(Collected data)
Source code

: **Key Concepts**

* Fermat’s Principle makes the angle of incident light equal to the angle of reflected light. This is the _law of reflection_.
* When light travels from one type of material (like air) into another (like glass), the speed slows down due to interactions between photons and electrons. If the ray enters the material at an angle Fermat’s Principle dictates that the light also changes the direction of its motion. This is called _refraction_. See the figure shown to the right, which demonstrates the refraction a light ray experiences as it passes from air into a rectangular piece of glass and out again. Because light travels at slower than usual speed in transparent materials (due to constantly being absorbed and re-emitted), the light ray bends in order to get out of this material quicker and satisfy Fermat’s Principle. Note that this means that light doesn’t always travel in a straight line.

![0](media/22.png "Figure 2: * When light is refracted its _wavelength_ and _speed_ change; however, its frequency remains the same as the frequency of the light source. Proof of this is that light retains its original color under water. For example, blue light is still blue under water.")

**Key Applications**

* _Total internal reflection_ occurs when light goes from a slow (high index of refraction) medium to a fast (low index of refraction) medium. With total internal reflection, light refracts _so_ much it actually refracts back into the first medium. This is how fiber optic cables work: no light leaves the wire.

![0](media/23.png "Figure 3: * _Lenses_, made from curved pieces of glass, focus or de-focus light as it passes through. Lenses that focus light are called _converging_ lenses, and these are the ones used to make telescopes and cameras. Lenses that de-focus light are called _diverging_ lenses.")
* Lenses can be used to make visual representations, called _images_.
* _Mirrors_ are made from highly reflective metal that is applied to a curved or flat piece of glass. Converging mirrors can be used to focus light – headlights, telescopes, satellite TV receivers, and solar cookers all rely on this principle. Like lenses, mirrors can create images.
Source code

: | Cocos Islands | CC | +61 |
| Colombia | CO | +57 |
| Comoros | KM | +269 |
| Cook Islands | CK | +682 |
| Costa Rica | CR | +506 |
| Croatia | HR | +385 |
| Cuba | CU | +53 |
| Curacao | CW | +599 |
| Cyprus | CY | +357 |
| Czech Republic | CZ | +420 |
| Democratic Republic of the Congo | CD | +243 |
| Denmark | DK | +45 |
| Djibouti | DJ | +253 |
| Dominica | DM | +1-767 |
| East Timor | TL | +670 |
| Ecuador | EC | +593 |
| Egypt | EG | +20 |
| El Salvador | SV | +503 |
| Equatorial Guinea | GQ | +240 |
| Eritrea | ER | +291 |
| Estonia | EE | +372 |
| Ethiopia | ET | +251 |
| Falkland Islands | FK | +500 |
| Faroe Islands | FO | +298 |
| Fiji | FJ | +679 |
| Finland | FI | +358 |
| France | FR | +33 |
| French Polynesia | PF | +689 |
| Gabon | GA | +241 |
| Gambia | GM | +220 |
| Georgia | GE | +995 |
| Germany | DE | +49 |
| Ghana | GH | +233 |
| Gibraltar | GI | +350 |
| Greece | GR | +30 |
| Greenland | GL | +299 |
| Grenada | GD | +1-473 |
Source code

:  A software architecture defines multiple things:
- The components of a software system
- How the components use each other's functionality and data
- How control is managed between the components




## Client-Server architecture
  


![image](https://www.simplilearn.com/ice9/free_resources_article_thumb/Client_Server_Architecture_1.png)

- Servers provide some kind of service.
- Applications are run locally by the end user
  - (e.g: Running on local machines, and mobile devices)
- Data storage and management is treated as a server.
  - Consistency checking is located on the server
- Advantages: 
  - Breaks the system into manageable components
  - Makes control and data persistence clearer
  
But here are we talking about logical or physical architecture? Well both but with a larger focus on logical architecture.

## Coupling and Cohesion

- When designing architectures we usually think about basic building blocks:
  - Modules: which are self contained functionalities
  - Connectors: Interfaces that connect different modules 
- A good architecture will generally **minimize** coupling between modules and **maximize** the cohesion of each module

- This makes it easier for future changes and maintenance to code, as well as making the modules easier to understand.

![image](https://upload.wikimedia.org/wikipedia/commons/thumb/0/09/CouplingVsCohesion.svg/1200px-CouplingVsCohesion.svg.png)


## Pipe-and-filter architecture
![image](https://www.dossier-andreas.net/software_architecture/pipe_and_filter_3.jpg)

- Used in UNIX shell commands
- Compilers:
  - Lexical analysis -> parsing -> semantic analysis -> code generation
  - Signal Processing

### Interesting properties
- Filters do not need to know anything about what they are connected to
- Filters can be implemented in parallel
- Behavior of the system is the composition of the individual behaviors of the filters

--

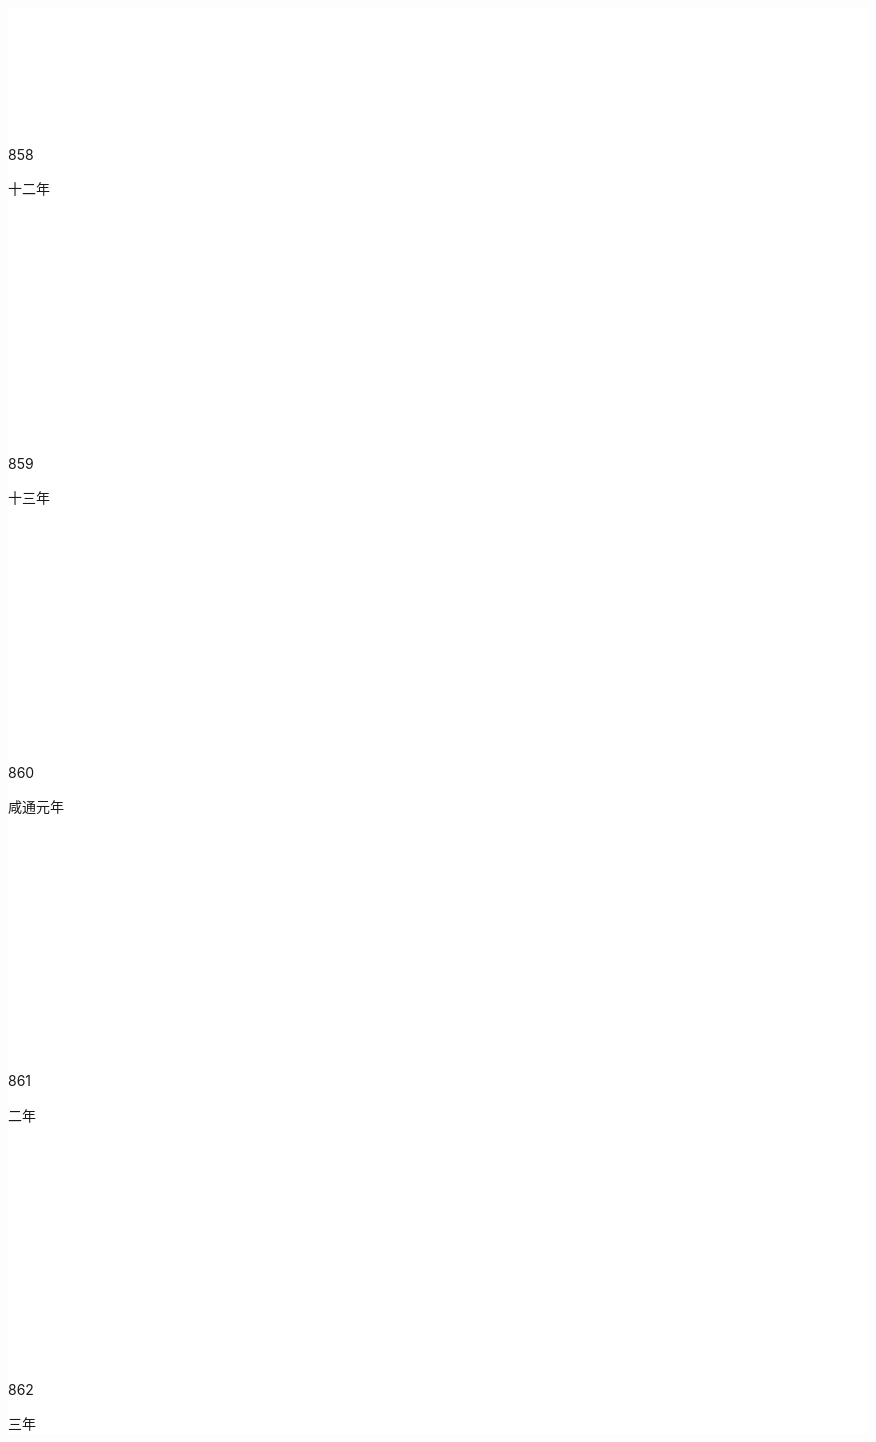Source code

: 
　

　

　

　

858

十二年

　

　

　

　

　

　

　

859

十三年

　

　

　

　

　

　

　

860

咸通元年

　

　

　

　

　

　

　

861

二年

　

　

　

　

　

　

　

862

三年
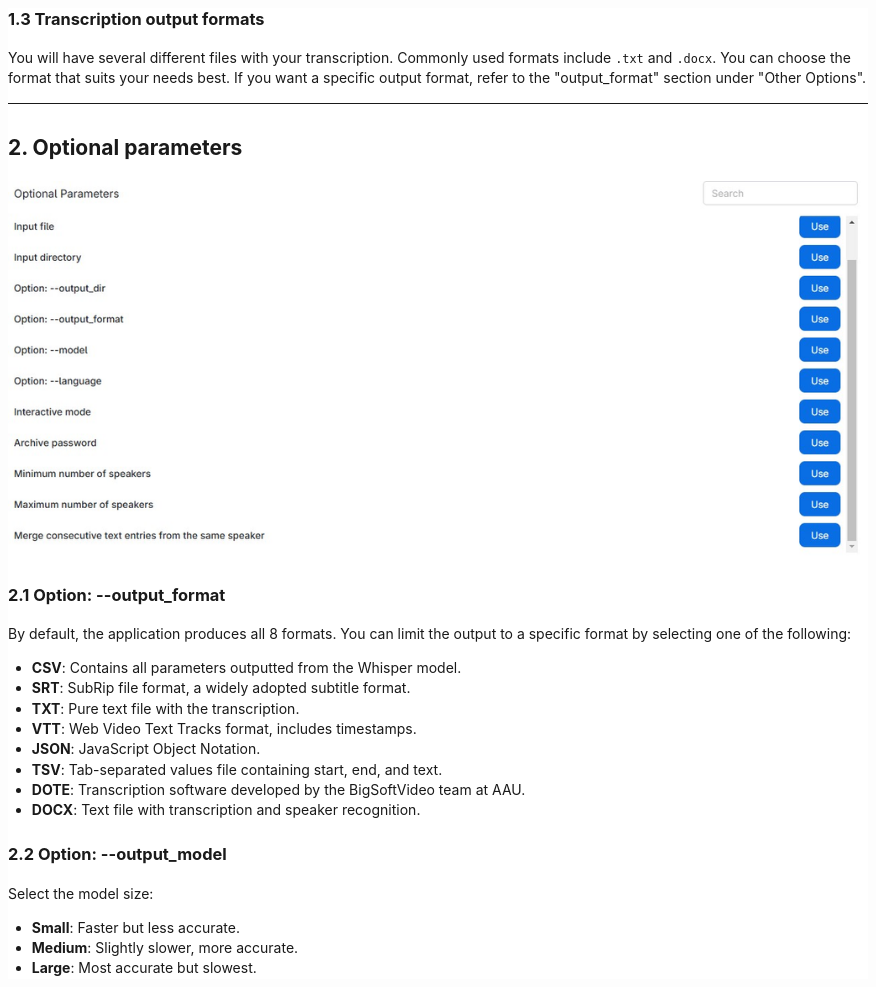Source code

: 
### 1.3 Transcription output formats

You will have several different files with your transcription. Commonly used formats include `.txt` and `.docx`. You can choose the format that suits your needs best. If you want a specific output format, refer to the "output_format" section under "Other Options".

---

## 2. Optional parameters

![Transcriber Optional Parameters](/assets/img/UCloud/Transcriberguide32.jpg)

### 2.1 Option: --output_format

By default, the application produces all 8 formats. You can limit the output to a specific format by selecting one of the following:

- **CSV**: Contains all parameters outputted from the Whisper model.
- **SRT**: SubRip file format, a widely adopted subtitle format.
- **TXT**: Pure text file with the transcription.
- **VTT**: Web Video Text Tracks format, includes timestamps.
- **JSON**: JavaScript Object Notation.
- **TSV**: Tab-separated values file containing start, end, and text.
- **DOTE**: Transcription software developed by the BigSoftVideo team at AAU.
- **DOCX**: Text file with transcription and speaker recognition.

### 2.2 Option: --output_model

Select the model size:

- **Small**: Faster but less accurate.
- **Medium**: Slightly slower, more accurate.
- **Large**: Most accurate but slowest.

◆ What to do: Transcribe the lines starting with the line that contains "## Client-Server architecture" and going on through the line that contains "## Coupling and Cohesion".

◆ Solution below:
## Client-Server architecture
  


![image](https://www.simplilearn.com/ice9/free_resources_article_thumb/Client_Server_Architecture_1.png)

- Servers provide some kind of service.
- Applications are run locally by the end user
  - (e.g: Running on local machines, and mobile devices)
- Data storage and management is treated as a server.
  - Consistency checking is located on the server
- Advantages: 
  - Breaks the system into manageable components
  - Makes control and data persistence clearer
  
But here are we talking about logical or physical architecture? Well both but with a larger focus on logical architecture.

## Coupling and Cohesion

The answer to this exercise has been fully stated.